On Jan 1, the Serbian sports star received "a document from the Department of Home Affairs (which) told Mr Djokovic that his 'responses indicate(d) that (he met) the requirements for a quarantine-free arrival into Australia", the documents added.

“I explained that I had been recently infected with Covid in December 2021 and on this basis I was entitled to a medical exemption in accordance with Australian government rules and guidance,” Djokovic said in the filing about his experience being detained at Melbourne Airport.

He said he told Australian Border Force (ABF) officers that “I had correctly made my Australian Travel Declaration and otherwise satisfied all necessary requirements in order to lawfully enter Australia on my visa”.

Djokovic, an outspoken critic of mandatory vaccination, has never disclosed his own vaccination status. He is challenging his visa cancellation in Australia's federal court in hopes of winning his 21st Grand Slam at the Australian Open which starts on Jan 17.

The 34-year-old has asked to be moved from a Melbourne detention centre so he can train for the Australian Open, his lawyers said on Saturday.

Djokovic has been in the Park Hotel detention facility since his arrival in the country "notwithstanding his requests to be moved", his lawyers said in a federal court submission seeking to overturn the cancellation of his visa.

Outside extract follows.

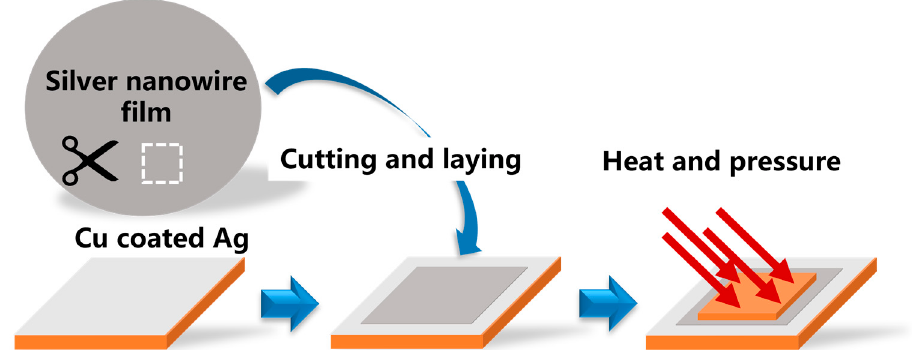
Figure 2. Diagram of hot-pressing of silver nanowire film.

The filing confirmed a media report that he had asked to be moved to lodgings with access to a tennis court but that his request was denied.

The federal court has ordered Home Affairs to file its response by Sunday.

The ABF, a unit of Home Affairs, did not respond to a Reuters request for comment on Saturday.

Many countries allow a recent Covid-19 infection as a reason for an exemption from vaccine requirements. Australia’s federal government released a letter soon after Djokovic arrived showing that it had notified Tennis Australia that was not necessarily the case in the country.

The federal and Victorian state governments and Tennis Australia have denied responsibility for the dispute.

Meanwhile, Czech women’s tennis player Renata Voracova flew out of Melbourne's airport on Saturday evening after her visa was cancelled over her Covid-19 vaccine status, a government source said.

The 38-year-old had been kept in the same Melbourne immigration centre as Djokovic.

AFP photo and video images showed the Czech, who had originally planned to compete in the Australian Open, being driven out of the detention centre earlier in the day.

Australia’s border authority said it had been investigating the visas of two people connected to the Australian Open, in addition to Djokovic.

Though the ABF has not identified them, the Czech government has confirmed Voracova was one of those detained. The other person is reported to be an official connected with the tournament.

“The ABF can confirm both individuals have now voluntarily departed Australia,” it said.